### Records shown

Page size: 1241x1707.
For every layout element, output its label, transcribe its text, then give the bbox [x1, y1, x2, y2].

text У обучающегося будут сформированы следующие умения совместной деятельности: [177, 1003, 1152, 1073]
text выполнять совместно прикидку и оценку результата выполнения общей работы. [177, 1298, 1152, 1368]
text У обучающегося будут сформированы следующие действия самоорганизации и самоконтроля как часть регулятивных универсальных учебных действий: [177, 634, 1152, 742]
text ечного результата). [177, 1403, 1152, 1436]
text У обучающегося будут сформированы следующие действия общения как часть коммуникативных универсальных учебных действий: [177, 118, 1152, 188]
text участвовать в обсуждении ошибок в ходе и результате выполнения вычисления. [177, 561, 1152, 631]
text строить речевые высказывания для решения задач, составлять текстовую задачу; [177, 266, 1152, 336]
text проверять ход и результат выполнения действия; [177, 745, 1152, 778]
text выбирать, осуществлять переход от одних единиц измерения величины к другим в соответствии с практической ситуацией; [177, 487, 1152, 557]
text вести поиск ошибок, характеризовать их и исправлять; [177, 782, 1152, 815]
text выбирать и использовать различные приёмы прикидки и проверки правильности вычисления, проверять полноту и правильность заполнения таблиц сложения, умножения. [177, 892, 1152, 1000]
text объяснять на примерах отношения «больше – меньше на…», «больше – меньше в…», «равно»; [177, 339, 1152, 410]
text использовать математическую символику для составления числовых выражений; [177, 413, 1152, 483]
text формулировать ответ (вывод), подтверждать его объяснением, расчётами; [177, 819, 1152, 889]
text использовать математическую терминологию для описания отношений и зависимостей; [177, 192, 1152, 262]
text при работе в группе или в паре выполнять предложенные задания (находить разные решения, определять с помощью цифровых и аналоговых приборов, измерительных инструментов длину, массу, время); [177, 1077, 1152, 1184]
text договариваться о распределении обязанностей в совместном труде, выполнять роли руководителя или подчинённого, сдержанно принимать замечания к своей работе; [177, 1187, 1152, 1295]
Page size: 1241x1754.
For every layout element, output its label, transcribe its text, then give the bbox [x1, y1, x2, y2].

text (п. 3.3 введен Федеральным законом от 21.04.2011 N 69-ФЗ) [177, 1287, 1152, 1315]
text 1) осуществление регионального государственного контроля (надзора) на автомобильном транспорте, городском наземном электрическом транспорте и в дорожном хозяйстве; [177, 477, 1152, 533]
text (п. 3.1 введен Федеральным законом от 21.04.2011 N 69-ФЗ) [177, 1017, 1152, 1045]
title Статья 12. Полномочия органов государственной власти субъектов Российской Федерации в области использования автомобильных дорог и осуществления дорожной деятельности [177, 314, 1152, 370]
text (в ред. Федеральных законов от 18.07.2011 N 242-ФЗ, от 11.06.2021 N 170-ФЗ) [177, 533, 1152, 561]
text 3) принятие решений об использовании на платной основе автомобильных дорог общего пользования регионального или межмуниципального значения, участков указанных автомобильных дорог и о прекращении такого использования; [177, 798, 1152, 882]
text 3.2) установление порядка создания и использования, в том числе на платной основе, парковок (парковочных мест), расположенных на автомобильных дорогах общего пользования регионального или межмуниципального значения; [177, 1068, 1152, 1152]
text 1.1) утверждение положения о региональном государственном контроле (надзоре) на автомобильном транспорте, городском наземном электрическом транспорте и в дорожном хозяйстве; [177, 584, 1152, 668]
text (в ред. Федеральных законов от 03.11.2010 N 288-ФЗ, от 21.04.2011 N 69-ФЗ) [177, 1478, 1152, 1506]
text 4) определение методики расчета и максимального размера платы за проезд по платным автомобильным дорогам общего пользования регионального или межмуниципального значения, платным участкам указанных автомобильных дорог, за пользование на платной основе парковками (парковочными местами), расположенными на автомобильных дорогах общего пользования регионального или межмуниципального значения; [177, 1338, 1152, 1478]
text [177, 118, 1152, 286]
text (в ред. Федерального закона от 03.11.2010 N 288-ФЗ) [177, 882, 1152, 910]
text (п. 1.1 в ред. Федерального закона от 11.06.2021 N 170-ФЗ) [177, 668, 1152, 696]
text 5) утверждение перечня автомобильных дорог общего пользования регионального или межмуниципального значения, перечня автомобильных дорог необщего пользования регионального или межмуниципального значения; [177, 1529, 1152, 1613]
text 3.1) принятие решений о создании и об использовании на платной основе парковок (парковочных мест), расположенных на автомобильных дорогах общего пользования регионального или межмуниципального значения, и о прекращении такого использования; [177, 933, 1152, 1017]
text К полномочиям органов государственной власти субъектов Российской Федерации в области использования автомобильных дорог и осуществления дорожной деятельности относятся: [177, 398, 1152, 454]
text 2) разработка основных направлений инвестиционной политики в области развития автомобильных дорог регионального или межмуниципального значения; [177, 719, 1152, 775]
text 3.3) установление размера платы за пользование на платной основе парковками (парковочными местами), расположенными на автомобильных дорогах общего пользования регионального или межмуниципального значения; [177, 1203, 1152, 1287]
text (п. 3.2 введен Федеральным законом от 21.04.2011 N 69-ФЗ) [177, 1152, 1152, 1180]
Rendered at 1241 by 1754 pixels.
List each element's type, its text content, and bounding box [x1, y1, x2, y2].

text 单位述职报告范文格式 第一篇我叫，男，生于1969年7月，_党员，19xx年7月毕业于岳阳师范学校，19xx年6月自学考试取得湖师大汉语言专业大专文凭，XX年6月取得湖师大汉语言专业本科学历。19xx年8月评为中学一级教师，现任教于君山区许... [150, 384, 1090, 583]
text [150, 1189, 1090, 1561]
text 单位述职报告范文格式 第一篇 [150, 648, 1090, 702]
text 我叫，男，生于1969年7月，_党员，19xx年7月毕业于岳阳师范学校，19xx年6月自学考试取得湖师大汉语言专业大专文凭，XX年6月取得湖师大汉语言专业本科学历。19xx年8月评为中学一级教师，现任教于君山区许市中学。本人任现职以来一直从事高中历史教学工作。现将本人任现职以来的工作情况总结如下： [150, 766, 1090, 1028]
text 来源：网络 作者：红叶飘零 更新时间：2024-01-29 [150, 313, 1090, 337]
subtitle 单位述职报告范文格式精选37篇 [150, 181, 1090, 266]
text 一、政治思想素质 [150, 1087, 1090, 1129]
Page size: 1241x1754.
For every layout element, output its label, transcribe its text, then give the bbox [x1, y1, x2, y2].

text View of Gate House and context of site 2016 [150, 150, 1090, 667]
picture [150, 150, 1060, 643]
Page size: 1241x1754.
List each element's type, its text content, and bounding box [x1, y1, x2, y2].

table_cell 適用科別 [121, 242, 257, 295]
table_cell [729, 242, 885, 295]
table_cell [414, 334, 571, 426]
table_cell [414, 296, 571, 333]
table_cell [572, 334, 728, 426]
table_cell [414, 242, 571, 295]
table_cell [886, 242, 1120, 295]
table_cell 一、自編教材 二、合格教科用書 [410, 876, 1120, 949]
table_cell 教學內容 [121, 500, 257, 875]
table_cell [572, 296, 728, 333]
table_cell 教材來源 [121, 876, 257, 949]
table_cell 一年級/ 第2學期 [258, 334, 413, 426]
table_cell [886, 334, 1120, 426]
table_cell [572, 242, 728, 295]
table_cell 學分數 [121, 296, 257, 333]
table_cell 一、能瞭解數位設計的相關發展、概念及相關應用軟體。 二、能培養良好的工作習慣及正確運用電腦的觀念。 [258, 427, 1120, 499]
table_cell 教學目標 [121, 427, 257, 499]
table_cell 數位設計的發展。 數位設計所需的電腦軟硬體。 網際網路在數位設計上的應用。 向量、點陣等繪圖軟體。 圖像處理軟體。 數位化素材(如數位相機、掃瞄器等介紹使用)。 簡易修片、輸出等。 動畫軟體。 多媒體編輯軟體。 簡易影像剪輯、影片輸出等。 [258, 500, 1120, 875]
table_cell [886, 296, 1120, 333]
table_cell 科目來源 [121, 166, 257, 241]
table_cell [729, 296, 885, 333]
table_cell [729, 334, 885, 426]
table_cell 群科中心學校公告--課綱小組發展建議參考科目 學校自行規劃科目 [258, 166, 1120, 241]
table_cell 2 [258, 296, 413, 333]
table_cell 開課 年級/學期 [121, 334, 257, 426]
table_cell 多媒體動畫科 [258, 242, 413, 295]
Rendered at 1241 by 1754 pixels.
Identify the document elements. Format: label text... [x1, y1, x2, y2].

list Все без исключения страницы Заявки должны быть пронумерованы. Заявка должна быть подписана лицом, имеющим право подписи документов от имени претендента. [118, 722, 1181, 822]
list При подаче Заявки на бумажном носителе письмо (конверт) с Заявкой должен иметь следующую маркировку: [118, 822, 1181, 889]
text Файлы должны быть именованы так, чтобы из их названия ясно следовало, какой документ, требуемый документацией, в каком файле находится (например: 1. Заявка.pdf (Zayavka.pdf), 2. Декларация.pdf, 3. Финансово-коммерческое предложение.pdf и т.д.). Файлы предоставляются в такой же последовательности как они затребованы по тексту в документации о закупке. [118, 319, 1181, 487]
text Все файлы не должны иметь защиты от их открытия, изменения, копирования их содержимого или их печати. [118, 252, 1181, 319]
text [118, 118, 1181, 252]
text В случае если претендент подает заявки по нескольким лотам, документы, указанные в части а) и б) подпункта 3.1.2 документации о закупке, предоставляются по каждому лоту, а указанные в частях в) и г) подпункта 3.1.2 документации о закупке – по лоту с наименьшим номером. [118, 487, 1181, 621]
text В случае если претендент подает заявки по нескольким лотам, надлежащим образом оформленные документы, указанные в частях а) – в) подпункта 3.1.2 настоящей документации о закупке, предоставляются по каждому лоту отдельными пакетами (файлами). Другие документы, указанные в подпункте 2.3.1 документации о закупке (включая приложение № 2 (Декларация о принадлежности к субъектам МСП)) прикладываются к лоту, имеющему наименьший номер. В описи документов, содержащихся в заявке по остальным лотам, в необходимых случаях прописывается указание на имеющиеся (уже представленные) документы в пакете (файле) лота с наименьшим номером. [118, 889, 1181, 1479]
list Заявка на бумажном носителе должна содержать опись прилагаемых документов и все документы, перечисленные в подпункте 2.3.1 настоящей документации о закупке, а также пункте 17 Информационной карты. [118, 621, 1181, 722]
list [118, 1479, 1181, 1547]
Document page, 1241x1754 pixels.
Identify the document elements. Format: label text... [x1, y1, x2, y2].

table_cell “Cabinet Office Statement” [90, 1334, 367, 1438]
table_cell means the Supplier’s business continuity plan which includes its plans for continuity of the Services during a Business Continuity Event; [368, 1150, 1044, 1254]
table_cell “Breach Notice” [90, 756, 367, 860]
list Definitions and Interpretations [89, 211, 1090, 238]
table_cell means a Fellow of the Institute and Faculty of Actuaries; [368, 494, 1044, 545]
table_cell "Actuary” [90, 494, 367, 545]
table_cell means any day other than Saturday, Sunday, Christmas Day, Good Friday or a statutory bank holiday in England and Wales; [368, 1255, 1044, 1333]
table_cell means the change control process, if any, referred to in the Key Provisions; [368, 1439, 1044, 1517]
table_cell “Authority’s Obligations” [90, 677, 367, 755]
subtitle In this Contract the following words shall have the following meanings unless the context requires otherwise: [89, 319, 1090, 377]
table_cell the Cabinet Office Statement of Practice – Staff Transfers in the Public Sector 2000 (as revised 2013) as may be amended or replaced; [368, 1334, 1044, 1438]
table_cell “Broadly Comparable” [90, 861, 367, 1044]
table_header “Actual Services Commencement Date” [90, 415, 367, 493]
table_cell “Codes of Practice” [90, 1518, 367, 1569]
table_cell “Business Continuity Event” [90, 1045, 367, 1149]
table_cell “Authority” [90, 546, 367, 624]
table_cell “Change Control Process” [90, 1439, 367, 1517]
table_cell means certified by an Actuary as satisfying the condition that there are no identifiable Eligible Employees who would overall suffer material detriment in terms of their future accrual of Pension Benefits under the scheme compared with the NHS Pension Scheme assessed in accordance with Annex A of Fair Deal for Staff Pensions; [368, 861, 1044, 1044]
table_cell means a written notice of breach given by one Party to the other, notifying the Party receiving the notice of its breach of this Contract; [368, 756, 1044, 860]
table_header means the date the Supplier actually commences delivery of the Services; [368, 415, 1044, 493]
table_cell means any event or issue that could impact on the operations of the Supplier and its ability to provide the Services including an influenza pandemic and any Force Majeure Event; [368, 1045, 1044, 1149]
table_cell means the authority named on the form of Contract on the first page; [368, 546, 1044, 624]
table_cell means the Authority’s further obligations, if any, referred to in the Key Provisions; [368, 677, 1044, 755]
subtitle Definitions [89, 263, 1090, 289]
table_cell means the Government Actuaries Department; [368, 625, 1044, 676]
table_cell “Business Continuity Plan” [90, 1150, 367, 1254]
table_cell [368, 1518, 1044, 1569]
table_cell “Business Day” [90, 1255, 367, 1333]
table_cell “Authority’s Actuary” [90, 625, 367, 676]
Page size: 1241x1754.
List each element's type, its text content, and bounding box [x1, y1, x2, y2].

### What you need to do
The answer must be every line of the data that contains the word "должны".

### Response box
list Все без исключения страницы Заявки должны быть пронумерованы. Заявка должна быть подписана лицом, имеющим право подписи документов от имени претендента. [118, 722, 1181, 822]
text Файлы должны быть именованы так, чтобы из их названия ясно следовало, какой документ, требуемый документацией, в каком файле находится (например: 1. Заявка.pdf (Zayavka.pdf), 2. Декларация.pdf, 3. Финансово-коммерческое предложение.pdf и т.д.). Файлы предоставляются в такой же последовательности как они затребованы по тексту в документации о закупке. [118, 319, 1181, 487]
text Все файлы не должны иметь защиты от их открытия, изменения, копирования их содержимого или их печати. [118, 252, 1181, 319]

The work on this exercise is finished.